Even if the county opposed an annexation request by Thurmont, the town can annex the area anyway and wait five years, the change the zoning to accommodate the development of it.  The power of the municipality can stand at odds with the county’s power and trump it by default. 

Politicians like to say they support the power of municipalities to determine their own future and development, as they at the county level decide their plans, but a clear role for the state and the county exists to define and moderate the wholesale expansion of towns when larger interest are at stake, and sustainability becomes a problem, as when the water supply is outstripped by growth.  We have similar long range interests in natural areas overall, and traditional industries like farming.

The town of Thurmont has opted to take the annexation to referendum.  In a strange twist of government, residents of the town a couple miles away would get to decide the future of land whose own direct neighbors could not vote upon the changes proposed right next door to their property.

Route 15 was designated some time ago by a long county process as a state scenic byway for its natural beauty, viewscapes, resources and tourism.  It was pointed out as an area ripe for land preservation and farmland protection.  Historic and cultural resources were noted, along with the business and tourism values from a steady stream of Washington area visitors for various recreational pursuits.






Frederick County had the potential solution to this problem in its hands and under consideration, but rejected TDR’s, or Transferable Development Rights.  Yet they are used fairly successfully elsewhere, as in Montgomery County, providing protection for farms and conservation landscapes.  The idea is to shift development from land a community wants to preserve and buy out the development potential, then transfer that development potential to another area where the growth and development is more desirable.

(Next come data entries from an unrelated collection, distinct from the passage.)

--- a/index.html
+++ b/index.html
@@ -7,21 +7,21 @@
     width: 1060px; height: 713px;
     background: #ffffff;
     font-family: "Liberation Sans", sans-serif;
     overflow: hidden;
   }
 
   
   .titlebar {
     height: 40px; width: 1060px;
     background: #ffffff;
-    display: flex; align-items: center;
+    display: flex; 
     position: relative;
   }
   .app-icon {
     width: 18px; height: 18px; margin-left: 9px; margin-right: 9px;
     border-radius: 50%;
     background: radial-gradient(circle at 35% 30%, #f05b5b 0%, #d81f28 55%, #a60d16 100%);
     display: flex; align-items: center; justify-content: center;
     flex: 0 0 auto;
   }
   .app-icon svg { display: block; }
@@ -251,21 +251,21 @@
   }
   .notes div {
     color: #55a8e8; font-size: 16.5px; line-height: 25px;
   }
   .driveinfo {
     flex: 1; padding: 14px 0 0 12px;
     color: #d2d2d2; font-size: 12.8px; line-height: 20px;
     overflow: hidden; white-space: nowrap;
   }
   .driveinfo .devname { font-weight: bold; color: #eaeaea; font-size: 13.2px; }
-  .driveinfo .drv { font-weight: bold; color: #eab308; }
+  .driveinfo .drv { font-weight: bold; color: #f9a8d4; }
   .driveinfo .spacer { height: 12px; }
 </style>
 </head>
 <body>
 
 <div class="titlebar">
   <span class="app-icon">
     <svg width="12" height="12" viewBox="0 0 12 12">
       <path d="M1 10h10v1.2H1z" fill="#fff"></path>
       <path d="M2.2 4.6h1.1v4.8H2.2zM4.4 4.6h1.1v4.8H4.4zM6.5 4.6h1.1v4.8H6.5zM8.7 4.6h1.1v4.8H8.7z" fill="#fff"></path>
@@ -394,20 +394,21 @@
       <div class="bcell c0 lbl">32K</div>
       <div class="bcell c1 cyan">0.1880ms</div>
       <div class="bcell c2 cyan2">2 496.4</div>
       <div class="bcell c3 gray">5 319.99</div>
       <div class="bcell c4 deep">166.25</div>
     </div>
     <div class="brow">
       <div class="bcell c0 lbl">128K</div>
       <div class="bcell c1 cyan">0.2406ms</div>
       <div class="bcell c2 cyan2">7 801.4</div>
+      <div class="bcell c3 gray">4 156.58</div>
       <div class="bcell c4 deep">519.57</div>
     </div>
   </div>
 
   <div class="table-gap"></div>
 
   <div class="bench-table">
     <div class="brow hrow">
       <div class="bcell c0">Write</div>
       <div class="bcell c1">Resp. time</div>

What are required are receptor areas to receive the development rights via increases in planned density and zoning allowances.  And areas would need to be designated as places where conservation of uses is preserved.  More homes and businesses in one place, in order to protect and leave unchanged other areas.  This would be a method of meeting state goals for Priority Preservation areas in comprehensive planning.  Forest and watershed areas could be preserved for instance.

In a good, true comprehensive plan for the future of Frederick County, we could expect to see a better balance between growth and preservation than the current model of revising the regional plans and recreating the character of areas, we’d have a template for the long term growth and the protection of farm and natural areas would reassure the community of its quality of life and values.

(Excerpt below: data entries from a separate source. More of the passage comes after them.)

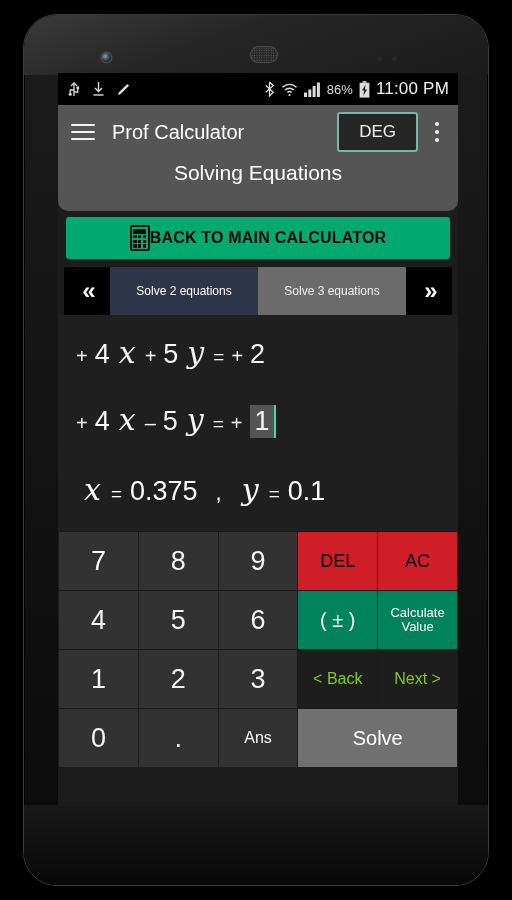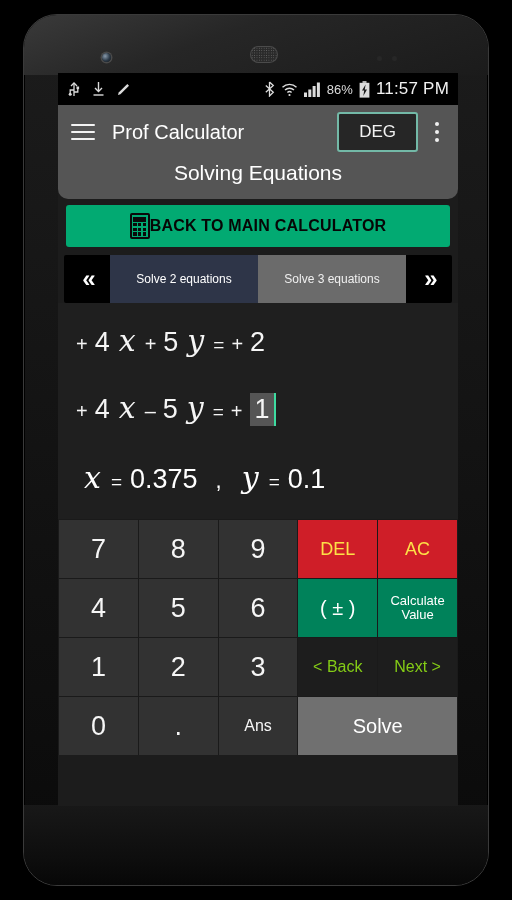--- a/index.html
+++ b/index.html
@@ -66,21 +66,21 @@
   .sb-left { display:flex; align-items:center; gap:11px; }
   .sb-right { margin-left:auto; display:flex; align-items:center; gap:6px; }
   .sb-icon { display:flex; align-items:center; }
   .sb-batt-pct { font-size:13px; letter-spacing:0; color:#dcdcdc; }
   .sb-clock { font-size:17px; color:#f2f2f2; letter-spacing:0.2px; }
 
   
   .appbar {
     background:#555555;
     border-bottom-left-radius:10px; border-bottom-right-radius:10px;
-    padding-bottom:4px;
+    padding-bottom:16px;
   }
   .appbar-row {
     height:54px; display:flex; align-items:center; padding:0 10px; gap:8px;
   }
   .hamburger {
     width:30px; height:30px; display:flex; flex-direction:column;
     justify-content:center; gap:5px; padding:0 3px; cursor:pointer;
   }
   .hamburger span { display:block; height:2px; background:#f3f3f3; border-radius:1px; }
   .app-title {
@@ -176,21 +176,21 @@
     gap:1px;
     padding:1px 1px 0;
   }
   .key {
     background:#323232; color:#f6f6f6;
     display:flex; align-items:center; justify-content:center;
     font-size:27px; cursor:pointer; text-align:center; line-height:1.05;
   }
   .key.small { font-size:16px; }
   .key.tiny { font-size:13px; }
-  .key.red { background:#cf1e28; color:#fde047; font-size:18px; }
+  .key.red { background:#cf1e28; color:#000000; font-size:18px; }
   .key.green { background:#00825a; color:#ffffff; }
   .key.green.small { font-size:20px; }
   .key.dark { background:#1d1d1d; color:#84cc16; font-size:16px; }
   .key.gray { background:#707070; color:#ffffff; font-size:20px; grid-column:span 2; }
 </style>
 </head>
 <body>
 
 <div class="phone">
   <div class="bezel-top">
@@ -259,21 +259,21 @@
             </svg>
         </span>
         <span class="sb-batt-pct">86%</span>
         <span class="sb-icon">
           <svg width="11" height="17" viewBox="0 0 11 17">
             <rect x="3.5" y="0.2" width="4" height="1.6" fill="#dcdcdc"></rect>
             <rect x="0.6" y="1.8" width="9.8" height="14.8" fill="#dcdcdc"></rect>
             <path d="M6.6 3.5 L3 9.6 L5.2 9.6 L4.3 15 L8 8.6 L5.8 8.6 Z" fill="#1c1c1c"></path>
             </svg>
         </span>
-        <span class="sb-clock">11:57 PM</span>
+        <span class="sb-clock">11:00 PM</span>
       </div>
     </div>
 
     <div class="appbar">
       <div class="appbar-row">
         <div class="hamburger">
           <span></span>
             <span></span>
             <span></span>
         </div>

Without a better plan and some new tools to manage the community’s interest from a macro perspective, we keep right on planning for leapfrogging growth and eventual failure, or at least for the small indignities of changes like a Route 15 Scenic Walmart. 

We can chalk it up next to the sale of the historic Springfield home, owned by a brother of Thomas Johnson, south of Thurmont, for an expected five estate lots of 5 acres for new home sites.  The integrity of much of our legacy of a scenic byway is about to be determined, and unless enough hue and cry results to block these ill conceived choices, our community will suffer further cultural degradations.